The education market is littered with smart toys, robots, apps, and other ploys to get children engaged in STEAM-related activities. Few have had quite the success of Kano, makers of Raspberry Pi-based, DIY-friendly computers children can build. Now, thanks in part to a new partnership with Microsoft, Kano is releasing the Kano PC, a cheap, powerful, and repairable Windows laptop aimed at the education market. It does all this while retaining the colorful, kid-friendly, some-assembly-required charm of its predecessors.

Kano CEO Alex Klein tells WIRED the move away from Raspberry Pi computers was a practical one. “Schools are already heavily invested in Windows,” Klein says. “Kids want to play Fortnite. Teachers need Microsoft Office.”

Photograph: KANO PC

Then there’s the speed issue. The Raspberry Pi computers are cheap and adaptable, but it’s rarely the most powerful processor in the room.
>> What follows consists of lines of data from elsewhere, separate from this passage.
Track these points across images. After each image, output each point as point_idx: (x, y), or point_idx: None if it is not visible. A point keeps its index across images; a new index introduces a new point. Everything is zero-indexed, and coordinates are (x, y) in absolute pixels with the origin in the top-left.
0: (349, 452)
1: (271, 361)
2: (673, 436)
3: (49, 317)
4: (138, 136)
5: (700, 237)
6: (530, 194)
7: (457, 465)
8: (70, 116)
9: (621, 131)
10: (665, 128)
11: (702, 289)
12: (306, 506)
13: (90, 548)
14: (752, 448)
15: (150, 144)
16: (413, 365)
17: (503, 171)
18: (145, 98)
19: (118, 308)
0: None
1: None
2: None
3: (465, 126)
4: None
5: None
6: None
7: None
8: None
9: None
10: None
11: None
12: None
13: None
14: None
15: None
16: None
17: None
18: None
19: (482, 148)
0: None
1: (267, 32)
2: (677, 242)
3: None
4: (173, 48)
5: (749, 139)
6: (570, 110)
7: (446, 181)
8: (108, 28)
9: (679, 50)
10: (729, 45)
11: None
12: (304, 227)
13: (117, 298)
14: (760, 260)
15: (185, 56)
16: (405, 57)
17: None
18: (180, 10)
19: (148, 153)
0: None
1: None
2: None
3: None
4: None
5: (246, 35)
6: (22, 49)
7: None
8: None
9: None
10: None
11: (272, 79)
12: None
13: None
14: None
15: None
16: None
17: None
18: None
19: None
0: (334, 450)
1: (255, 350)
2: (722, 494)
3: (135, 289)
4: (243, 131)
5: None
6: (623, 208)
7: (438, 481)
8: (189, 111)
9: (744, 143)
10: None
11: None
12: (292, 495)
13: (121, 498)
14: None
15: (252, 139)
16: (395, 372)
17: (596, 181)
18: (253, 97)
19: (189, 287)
Often the websites and online tools kids and their teachers need require huge amounts of JavaScript that make them load slowly on less powerful chips like what’s in the Raspberry Pi. The difference between the load times on previous Kano machines and the new Kano PC is “like night and day,” Klein says.

It also doesn’t hurt business to have Microsoft as an equity partner, which is a part of the new deal with Kano. Microsoft, which has struggled of late against iPads and Chromebooks in the education market, gets a new way to put Windows into schools.

Rather than turning its back on the Maker movement from which it sprang, Klein sees the Kano PC as “a fusion of the ethics of the Maker movement, with the reach and power of Microsoft.” When Kano launched back in 2013, we called it a “drool-worthy kit that lets kids build their own computers.” It offered a keyboard, wiring, and Raspberry Pi board, which kids could put together themselves. The first release lacked even a screen.

The next version added a screen and beefed up the learn-to-code software tools. Then came three standalone kits, a DIY camera, speaker, and pixel light board, all built around Kano’s core premise: that tactile, hands-on experiences should be the cornerstone of STEAM education.